The Interplay of UV and Cutaneous Papillomavirus Infection in Non-Melanoma Skin Cancer Development in the animal model Mastomys coucha

RÖSL, FRANK; FLECHTENMACHER, CHRISTA; BRASPENNING-WESCH, ILONA; VINZON, SABRINA EUGENIA; GRÖNE, HERMANN-JOSEF; STEPHAN, SONJA; AKGÜL, BAKI; NIEBLER, MARTINA; HASCHE, DANIEL

Heidelberg

Conferencia; Hallmarks of Skin Cancer; 2017

German Cancer Research Center

Objectives: UV radiation is one major factor in the development of non-melanoma skin cancer (NMSC). Cutaneous HPVs have also been suggested as co-factors in the multi-step process of skin carcinogenesis. The African rodent Mastomys coucha is naturally and persistently infected with Mastomys natalensis papillomavirus (MnPV), which was shown to be the etiological agent for the spontaneous development of both benign and malignant skin lesions. In the present study, we investigated the relationship between MnPV infection and UV radiation in the progression of NMSC in this natural animal model.Methods: MnPV+ animals and MnPV- controls were chronically exposed to UVB radiation. Tumors were characterized in histological and molecular terms. In parallel, the effect of UV on serology and DNA damage was examined. In vitro systems were used to understand the biological effects of hot-spot mutations on p53 and induced tumors.Results: Only MnPV+ UVB-irradiated Mastomys developed SCCs.
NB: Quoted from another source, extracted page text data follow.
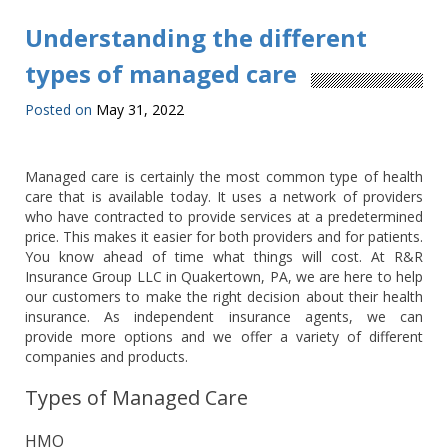
Understanding the different
types of managed care
Posted on
May 31, 2022
Managed care is certainly the most common type of health
care that is available today. It uses a network of providers
who have contracted to provide services at a predetermined
price. This makes it easier for both providers and for patients.
You know ahead of time what things will cost. At R&R
Insurance Group LLC in Quakertown, PA, we are here to help
our customers to make the right decision about their health
insurance. As independent insurance agents, we can
provide more options and we offer a variety of different
companies and products.
Types of Managed Care
HMO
Histological examination revealed two types of cutaneous SCCs: well-differentiated tumors with high amounts of transcriptionally active MnPV-DNA and poorly differentiated tumors either with very low viral loads or even with an absence of any MnPV-DNA, despite seropositivity against MnPV-L1. Co-localization of viral DNA and γH2AX foci in tumor sections indicates the interference of MnPV with DNA repair. While this effect - in vitro - may be attributed to MnPV E6/E7, like most cutaneous HPVs types, E6 is not targeting p53 for degradation as known for high-risk mucosal HPVs. Notably, Trp53 was mutated in most SCCs, whereby poorly differentiated SCCs were more frequently affected. Like in humans, most mutations were found within the DNA-binding domain of p53 and two hot-spot mutations completely impaired the transactivation efficiency in functional assays. A correlation between mutated p53 and epithelial-mesenchymal transition (EMT) markers points towards dedifferentiation after loss of functional p53.Conclusion: MnPV favors SCC development by impairing the UVB-induced damage response. This leads to an accumulation of mutations (e.g. in Trp53) in dedifferentiated tumor cells. Here, MnPV is no longer required to maintain the malignant phenotype. This is the first report showing a ?hit-and-run? mechanism for a cutaneous papillomavirus in the development of NMSC.